+++ PROVIDED DATA +++

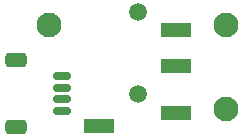
<source format=gbr>
%TF.GenerationSoftware,KiCad,Pcbnew,(6.0.5-0)*%
%TF.CreationDate,2022-07-05T23:04:03-07:00*%
%TF.ProjectId,trrs,74727273-2e6b-4696-9361-645f70636258,rev?*%
%TF.SameCoordinates,Original*%
%TF.FileFunction,Soldermask,Top*%
%TF.FilePolarity,Negative*%
%FSLAX46Y46*%
G04 Gerber Fmt 4.6, Leading zero omitted, Abs format (unit mm)*
G04 Created by KiCad (PCBNEW (6.0.5-0)) date 2022-07-05 23:04:03*
%MOMM*%
%LPD*%
G01*
G04 APERTURE LIST*
G04 Aperture macros list*
%AMRoundRect*
0 Rectangle with rounded corners*
0 $1 Rounding radius*
0 $2 $3 $4 $5 $6 $7 $8 $9 X,Y pos of 4 corners*
0 Add a 4 corners polygon primitive as box body*
4,1,4,$2,$3,$4,$5,$6,$7,$8,$9,$2,$3,0*
0 Add four circle primitives for the rounded corners*
1,1,$1+$1,$2,$3*
1,1,$1+$1,$4,$5*
1,1,$1+$1,$6,$7*
1,1,$1+$1,$8,$9*
0 Add four rect primitives between the rounded corners*
20,1,$1+$1,$2,$3,$4,$5,0*
20,1,$1+$1,$4,$5,$6,$7,0*
20,1,$1+$1,$6,$7,$8,$9,0*
20,1,$1+$1,$8,$9,$2,$3,0*%
G04 Aperture macros list end*
%ADD10RoundRect,0.150000X-0.625000X0.150000X-0.625000X-0.150000X0.625000X-0.150000X0.625000X0.150000X0*%
%ADD11RoundRect,0.250000X-0.650000X0.350000X-0.650000X-0.350000X0.650000X-0.350000X0.650000X0.350000X0*%
%ADD12C,2.100000*%
%ADD13C,1.500000*%
%ADD14R,2.500000X1.200000*%
G04 APERTURE END LIST*
D10*
%TO.C,J7*%
X93607000Y-50670000D03*
X93607000Y-51670000D03*
X93607000Y-52670000D03*
X93607000Y-53670000D03*
D11*
X89732000Y-54970000D03*
X89732000Y-49370000D03*
%TD*%
D12*
%TO.C,H3*%
X107500000Y-53500000D03*
%TD*%
%TO.C,H1*%
X92500000Y-46350000D03*
%TD*%
D13*
%TO.C,J5*%
X100000000Y-45225000D03*
X100000000Y-52225000D03*
D14*
X103250000Y-49825000D03*
X103250000Y-46825000D03*
X96750000Y-54925000D03*
X103250000Y-53825000D03*
%TD*%
D12*
%TO.C,H2*%
X107500000Y-46350000D03*
%TD*%
D13*
%TO.C,J6*%
X100000000Y-52225000D03*
X100000000Y-45225000D03*
%TD*%
M02*

</source>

+++

What is needed is an exact retyping of the lines from the start of the data through the line with "1,1,$1+$1,$8,$9*", with both end lines kept and every picture left out.

**RESPONSE TO THIS EXERCISE**
<source format=gbr>
%TF.GenerationSoftware,KiCad,Pcbnew,(6.0.5-0)*%
%TF.CreationDate,2022-07-05T23:04:03-07:00*%
%TF.ProjectId,trrs,74727273-2e6b-4696-9361-645f70636258,rev?*%
%TF.SameCoordinates,Original*%
%TF.FileFunction,Soldermask,Top*%
%TF.FilePolarity,Negative*%
%FSLAX46Y46*%
G04 Gerber Fmt 4.6, Leading zero omitted, Abs format (unit mm)*
G04 Created by KiCad (PCBNEW (6.0.5-0)) date 2022-07-05 23:04:03*
%MOMM*%
%LPD*%
G01*
G04 APERTURE LIST*
G04 Aperture macros list*
%AMRoundRect*
0 Rectangle with rounded corners*
0 $1 Rounding radius*
0 $2 $3 $4 $5 $6 $7 $8 $9 X,Y pos of 4 corners*
0 Add a 4 corners polygon primitive as box body*
4,1,4,$2,$3,$4,$5,$6,$7,$8,$9,$2,$3,0*
0 Add four circle primitives for the rounded corners*
1,1,$1+$1,$2,$3*
1,1,$1+$1,$4,$5*
1,1,$1+$1,$6,$7*
1,1,$1+$1,$8,$9*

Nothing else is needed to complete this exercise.